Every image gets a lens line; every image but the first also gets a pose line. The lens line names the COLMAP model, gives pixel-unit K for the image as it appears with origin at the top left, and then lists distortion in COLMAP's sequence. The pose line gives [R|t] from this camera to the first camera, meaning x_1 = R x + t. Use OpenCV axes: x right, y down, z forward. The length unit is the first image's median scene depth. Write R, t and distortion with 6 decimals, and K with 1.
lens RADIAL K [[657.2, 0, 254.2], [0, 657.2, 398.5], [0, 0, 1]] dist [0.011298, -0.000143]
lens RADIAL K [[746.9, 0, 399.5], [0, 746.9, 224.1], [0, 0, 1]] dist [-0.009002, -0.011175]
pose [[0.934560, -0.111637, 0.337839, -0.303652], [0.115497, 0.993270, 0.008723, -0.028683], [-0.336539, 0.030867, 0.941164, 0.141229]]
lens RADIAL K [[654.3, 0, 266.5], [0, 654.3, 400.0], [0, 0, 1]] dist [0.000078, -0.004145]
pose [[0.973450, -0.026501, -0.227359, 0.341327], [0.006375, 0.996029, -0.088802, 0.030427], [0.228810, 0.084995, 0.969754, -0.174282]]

━━━━━━

#### What you should do
Update the opening paragraph of the records so that each "lens line" becomes "camera line", leaving every other word unchanged.

#### Solution
Every image gets a camera line; every image but the first also gets a pose line. The camera line names the COLMAP model, gives pixel-unit K for the image as it appears with origin at the top left, and then lists distortion in COLMAP's sequence. The pose line gives [R|t] from this camera to the first camera, meaning x_1 = R x + t. Use OpenCV axes: x right, y down, z forward. The length unit is the first image's median scene depth. Write R, t and distortion with 6 decimals, and K with 1.
lens RADIAL K [[657.2, 0, 254.2], [0, 657.2, 398.5], [0, 0, 1]] dist [0.011298, -0.000143]
lens RADIAL K [[746.9, 0, 399.5], [0, 746.9, 224.1], [0, 0, 1]] dist [-0.009002, -0.011175]
pose [[0.934560, -0.111637, 0.337839, -0.303652], [0.115497, 0.993270, 0.008723, -0.028683], [-0.336539, 0.030867, 0.941164, 0.141229]]
lens RADIAL K [[654.3, 0, 266.5], [0, 654.3, 400.0], [0, 0, 1]] dist [0.000078, -0.004145]
pose [[0.973450, -0.026501, -0.227359, 0.341327], [0.006375, 0.996029, -0.088802, 0.030427], [0.228810, 0.084995, 0.969754, -0.174282]]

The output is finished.